> _Task item_
Reproduce every line of the data below character for character, keeping each language, the spelling, the punctuation, and the line order.

> _Source information_
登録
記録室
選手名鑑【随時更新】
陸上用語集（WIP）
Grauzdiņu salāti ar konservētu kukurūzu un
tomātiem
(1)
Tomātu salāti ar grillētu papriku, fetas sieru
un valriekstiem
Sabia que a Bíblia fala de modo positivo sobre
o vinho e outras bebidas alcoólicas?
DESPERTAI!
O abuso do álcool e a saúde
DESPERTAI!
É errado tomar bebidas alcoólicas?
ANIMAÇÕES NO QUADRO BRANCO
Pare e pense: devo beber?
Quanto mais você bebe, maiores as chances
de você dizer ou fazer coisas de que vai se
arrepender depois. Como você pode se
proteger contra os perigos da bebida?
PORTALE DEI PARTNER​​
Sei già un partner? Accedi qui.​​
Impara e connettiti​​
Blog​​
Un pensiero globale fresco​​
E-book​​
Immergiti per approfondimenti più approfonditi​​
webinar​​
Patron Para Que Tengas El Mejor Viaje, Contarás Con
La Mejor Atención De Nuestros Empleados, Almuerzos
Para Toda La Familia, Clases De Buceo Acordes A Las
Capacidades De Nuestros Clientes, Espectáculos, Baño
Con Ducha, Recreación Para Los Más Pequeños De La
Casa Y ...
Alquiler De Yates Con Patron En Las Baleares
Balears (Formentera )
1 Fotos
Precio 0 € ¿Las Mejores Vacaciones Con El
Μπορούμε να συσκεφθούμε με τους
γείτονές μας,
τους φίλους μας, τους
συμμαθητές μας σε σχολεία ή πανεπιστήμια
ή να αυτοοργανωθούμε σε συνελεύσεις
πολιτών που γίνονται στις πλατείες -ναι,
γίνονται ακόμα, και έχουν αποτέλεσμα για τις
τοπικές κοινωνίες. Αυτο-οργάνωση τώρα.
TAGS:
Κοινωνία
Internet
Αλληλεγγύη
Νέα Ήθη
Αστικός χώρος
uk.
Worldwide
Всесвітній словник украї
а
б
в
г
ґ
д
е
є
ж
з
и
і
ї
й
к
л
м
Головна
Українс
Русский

> _Final answer_
登録
記録室
選手名鑑【随時更新】
陸上用語集（WIP）
Grauzdiņu salāti ar konservētu kukurūzu un
tomātiem
(1)
Tomātu salāti ar grillētu papriku, fetas sieru
un valriekstiem
Sabia que a Bíblia fala de modo positivo sobre
o vinho e outras bebidas alcoólicas?
DESPERTAI!
O abuso do álcool e a saúde
DESPERTAI!
É errado tomar bebidas alcoólicas?
ANIMAÇÕES NO QUADRO BRANCO
Pare e pense: devo beber?
Quanto mais você bebe, maiores as chances
de você dizer ou fazer coisas de que vai se
arrepender depois. Como você pode se
proteger contra os perigos da bebida?
PORTALE DEI PARTNER​​
Sei già un partner? Accedi qui.​​
Impara e connettiti​​
Blog​​
Un pensiero globale fresco​​
E-book​​
Immergiti per approfondimenti più approfonditi​​
webinar​​
Patron Para Que Tengas El Mejor Viaje, Contarás Con
La Mejor Atención De Nuestros Empleados, Almuerzos
Para Toda La Familia, Clases De Buceo Acordes A Las
Capacidades De Nuestros Clientes, Espectáculos, Baño
Con Ducha, Recreación Para Los Más Pequeños De La
Casa Y ...
Alquiler De Yates Con Patron En Las Baleares
Balears (Formentera )
1 Fotos
Precio 0 € ¿Las Mejores Vacaciones Con El
Μπορούμε να συσκεφθούμε με τους
γείτονές μας,
τους φίλους μας, τους
συμμαθητές μας σε σχολεία ή πανεπιστήμια
ή να αυτοοργανωθούμε σε συνελεύσεις
πολιτών που γίνονται στις πλατείες -ναι,
γίνονται ακόμα, και έχουν αποτέλεσμα για τις
τοπικές κοινωνίες. Αυτο-οργάνωση τώρα.
TAGS:
Κοινωνία
Internet
Αλληλεγγύη
Νέα Ήθη
Αστικός χώρος
uk.
Worldwide
Всесвітній словник украї
а
б
в
г
ґ
д
е
є
ж
з
и
і
ї
й
к
л
м
Головна
Українс
Русский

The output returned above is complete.